*Exercise*.
Answer these questions from the article on the ACTU's reform proposals:
1. What rate of excess profit tax did the United Kingdom impose on oil and gas companies?
2. Under the Stage Three Tax Cuts, what rate applies to income from $45,001 to $200,000?
3. On what date did Jim Chalmers speak to the Australian Broadcasting Corporation?

-- Passage for review follows --

The Australian Council of Trade Unions (ACTU) has proposed radical reforms to spur productivity in the country, including controls on energy prices and stopping impending personal tax cuts.
Yet federal Treasurer Jim Chalmers has responded, saying that while ideas were welcome, they would not necessarily be adopted at the September Jobs and Skills Summit.
The Summit is a key Albanese government policy platform—in the vein of the 1983 Hawke-Keating government Economic Summit—which aims to gather business groups, unions, political leaders, and experts together to discuss a long-term productivity plan for the country. In turn, tackling slowing real wage growth and high inflation.
In the ACTU’s policy submission to the Albanese Summit, the union proposed several initiatives, including regulating electricity and gas prices; lowering childcare fees (or even considering offering it for free); making sure wage rates stay “in line with inflation;” the implementation of an “excess profits levy” on energy companies, so they do not enjoy “windfall profits” during high inflation; and cancelling of Stage Three tax cuts set for 2024-25.
The United Kingdom recently imposed a 25 percent excess profit tax on oil and gas companies in response to high commodity prices.
Further, the Stage Three Tax Cuts will amalgamate two tax brackets ($45,001 to $120,000 per year; and $120,001 to $180,000) into one ($45,001 to $200,000) with a standard tax rate of 30 cents per dollar. Those earning over $200,001 will still need to pay a higher tax rate of 45 cents per dollar.
Hopes the Summit Can Solve Inflation Dilemma
Yet Treasurer Chalmers has played down the proposals so far, saying “the whole point of a Summit like this is to bring people together.”“A lot of the suggestions made by the ACTU are not government policies, but it would be pretty strange if we said come along to a Summit and only bring along ideas which have been pre-approved by the government,” he told the Australian Broadcasting Corporation on Aug. 11.

-- Passage for review concluded --
-- Exercise data follows --

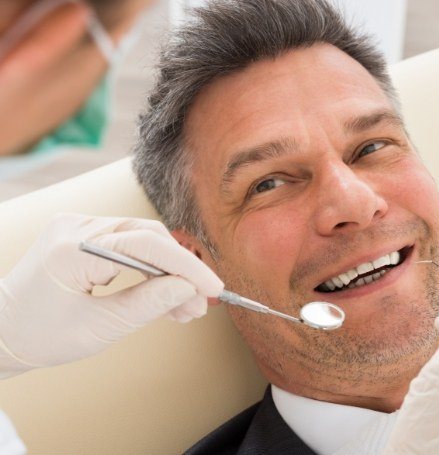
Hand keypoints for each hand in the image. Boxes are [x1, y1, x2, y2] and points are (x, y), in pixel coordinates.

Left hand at [0, 214, 222, 377]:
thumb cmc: (39, 336)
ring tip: (185, 307)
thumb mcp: (98, 328)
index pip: (146, 245)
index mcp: (71, 250)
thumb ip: (148, 304)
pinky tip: (164, 293)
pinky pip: (128, 245)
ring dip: (168, 271)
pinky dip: (149, 268)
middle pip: (148, 236)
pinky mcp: (82, 235)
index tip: (213, 288)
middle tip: (200, 303)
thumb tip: (188, 289)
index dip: (187, 266)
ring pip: (142, 240)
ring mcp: (77, 227)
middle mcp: (75, 227)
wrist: (2, 332)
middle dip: (180, 270)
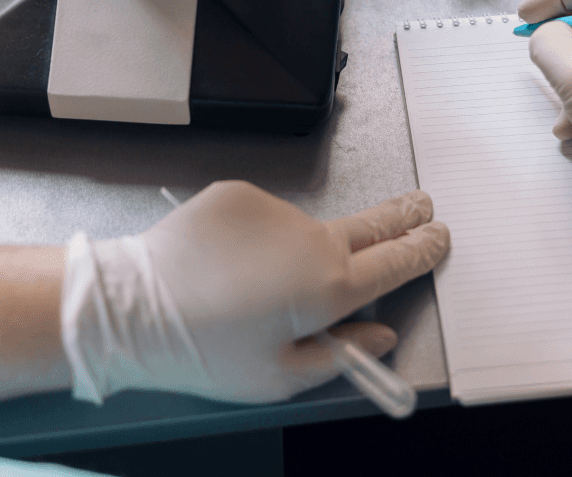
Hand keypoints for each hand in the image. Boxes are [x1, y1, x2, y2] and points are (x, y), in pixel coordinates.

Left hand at [62, 181, 449, 403]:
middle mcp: (311, 240)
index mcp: (329, 289)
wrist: (132, 309)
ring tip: (255, 284)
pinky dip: (257, 236)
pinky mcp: (239, 194)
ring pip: (304, 230)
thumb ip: (341, 353)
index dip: (422, 249)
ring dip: (297, 247)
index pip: (396, 262)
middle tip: (423, 206)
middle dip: (403, 215)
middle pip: (373, 224)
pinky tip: (229, 264)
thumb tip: (380, 334)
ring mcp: (275, 211)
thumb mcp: (279, 378)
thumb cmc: (204, 353)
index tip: (438, 237)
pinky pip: (263, 217)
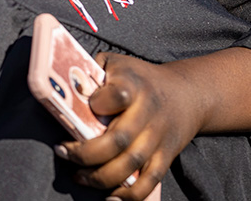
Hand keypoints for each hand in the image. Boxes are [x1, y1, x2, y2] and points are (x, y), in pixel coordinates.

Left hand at [54, 52, 204, 200]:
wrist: (187, 93)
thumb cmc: (139, 77)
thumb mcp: (116, 63)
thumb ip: (91, 70)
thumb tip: (63, 85)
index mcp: (134, 85)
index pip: (119, 95)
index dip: (99, 103)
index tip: (85, 106)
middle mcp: (148, 113)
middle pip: (118, 140)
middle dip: (86, 153)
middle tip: (62, 152)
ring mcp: (158, 138)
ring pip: (130, 165)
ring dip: (100, 177)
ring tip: (78, 176)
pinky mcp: (166, 156)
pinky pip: (149, 182)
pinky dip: (130, 195)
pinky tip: (110, 198)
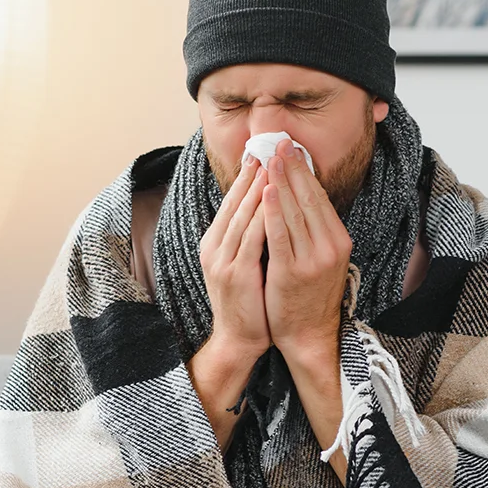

-- Exercise data concluded --

*Reply*.
1. 25 percent
2. 30 cents per dollar
3. Aug. 11